Publication year - 2011
Publication title -
journal of food processing and preservation
Language(s) - English
Resource type - Journals
SCImago Journal Rank - 0.511
H-Index - 48
eISSN - 1745-4549
pISSN - 0145-8892
DOI - 10.1111/j.1745-4549.2011.00529.x
Subject(s) - boiling , food science , water activity , environmental science , shelf life , mold , horticulture , mathematics , chemistry , biology , botany , engineering , water content , geotechnical engineering , organic chemistry
Four fruit spreads containing green chile (apple green chile butter [AGCB], carrot green chile marmalade [CGCM], tomato green chile pineapple preserves [TGCP] and raspberry green chile jam [RGCJ]) designed for home boiling‐water canning were developed and analyzed for total solids by refractometry, Bostwick viscosity, water activity ( A w ), pH, L , C , h color values and microbial characteristics at 0, 5, 30, 60, 90 and 180 days of storage. Total solids ranged from 36.27 to 47.95%. Viscosity changed little over time for AGCB and TGCP but increased for CGCM and RGCJ. A w ranged from 0.842 to 0.956. All products were acid with pH values ranging from 3.14 to 3.85 and were appropriate for boiling‐water canning. Color characteristics for AGCB, CGCM and TGCP changed little during storage. RGCJ became duller and less red over time. No aerobic bacteria or mold/yeast growth were detected in any product over the storage period.

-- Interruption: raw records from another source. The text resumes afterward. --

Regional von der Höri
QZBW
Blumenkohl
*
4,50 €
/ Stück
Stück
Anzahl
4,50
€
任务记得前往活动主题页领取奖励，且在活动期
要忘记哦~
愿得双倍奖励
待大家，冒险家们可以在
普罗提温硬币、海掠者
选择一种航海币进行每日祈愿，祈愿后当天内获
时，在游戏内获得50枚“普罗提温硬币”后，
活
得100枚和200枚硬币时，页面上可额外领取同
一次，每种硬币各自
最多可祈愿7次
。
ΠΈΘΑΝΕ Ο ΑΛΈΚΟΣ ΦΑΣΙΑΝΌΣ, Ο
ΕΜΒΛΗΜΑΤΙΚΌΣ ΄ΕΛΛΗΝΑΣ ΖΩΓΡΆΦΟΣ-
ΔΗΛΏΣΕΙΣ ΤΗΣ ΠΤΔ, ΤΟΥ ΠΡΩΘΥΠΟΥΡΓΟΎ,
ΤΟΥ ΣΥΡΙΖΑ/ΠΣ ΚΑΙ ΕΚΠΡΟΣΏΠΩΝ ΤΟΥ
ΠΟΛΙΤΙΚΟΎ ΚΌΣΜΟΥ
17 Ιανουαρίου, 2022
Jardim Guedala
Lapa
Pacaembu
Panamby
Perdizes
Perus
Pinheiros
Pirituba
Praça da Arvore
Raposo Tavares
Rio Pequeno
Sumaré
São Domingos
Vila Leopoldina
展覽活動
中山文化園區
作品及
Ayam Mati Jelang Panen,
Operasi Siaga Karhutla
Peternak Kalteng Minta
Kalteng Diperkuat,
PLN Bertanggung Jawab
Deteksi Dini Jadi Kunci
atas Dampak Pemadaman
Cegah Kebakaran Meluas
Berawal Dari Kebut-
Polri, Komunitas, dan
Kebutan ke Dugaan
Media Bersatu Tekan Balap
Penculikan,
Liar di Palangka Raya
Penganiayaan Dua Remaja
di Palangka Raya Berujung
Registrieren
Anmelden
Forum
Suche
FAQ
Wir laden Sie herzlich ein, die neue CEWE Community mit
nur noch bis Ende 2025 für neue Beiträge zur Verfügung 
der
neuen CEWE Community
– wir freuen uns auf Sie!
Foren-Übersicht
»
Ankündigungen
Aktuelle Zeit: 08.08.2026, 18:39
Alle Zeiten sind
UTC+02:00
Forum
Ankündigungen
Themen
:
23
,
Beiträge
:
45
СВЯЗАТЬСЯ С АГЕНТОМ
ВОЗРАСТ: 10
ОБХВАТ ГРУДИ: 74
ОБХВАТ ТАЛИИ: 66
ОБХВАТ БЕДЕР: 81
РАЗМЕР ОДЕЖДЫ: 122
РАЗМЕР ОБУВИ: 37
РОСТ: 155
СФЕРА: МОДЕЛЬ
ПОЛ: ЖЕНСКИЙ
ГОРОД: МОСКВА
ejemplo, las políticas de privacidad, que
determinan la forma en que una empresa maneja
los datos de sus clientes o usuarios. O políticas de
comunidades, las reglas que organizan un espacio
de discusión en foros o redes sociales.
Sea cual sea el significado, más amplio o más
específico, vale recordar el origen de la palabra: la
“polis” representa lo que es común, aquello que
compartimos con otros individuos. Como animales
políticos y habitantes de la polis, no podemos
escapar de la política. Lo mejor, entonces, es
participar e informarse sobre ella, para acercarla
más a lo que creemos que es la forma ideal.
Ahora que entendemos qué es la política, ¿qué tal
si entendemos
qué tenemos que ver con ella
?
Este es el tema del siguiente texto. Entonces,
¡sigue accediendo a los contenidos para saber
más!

PRACTICAL APPLICATIONS The data collected in this study confirm that the four fruit spreads are acidic in nature, stable during proper storage and safe for home boiling‐water canning. Although no formal sensory evaluation was conducted as part of this study, subsequent informal sensory evaluations have been conducted with the students and faculty at New Mexico State University. Results have been positive and New Mexico extension personnel have requested that the recipes be made available. The home versions of the recipes and preparation instructions are therefore being incorporated into an extension guide that will be published in both paper and online forms. Suggestions for unique uses for the spreads and recipes developed using the fruit spreads as ingredients will also be incorporated into the guide.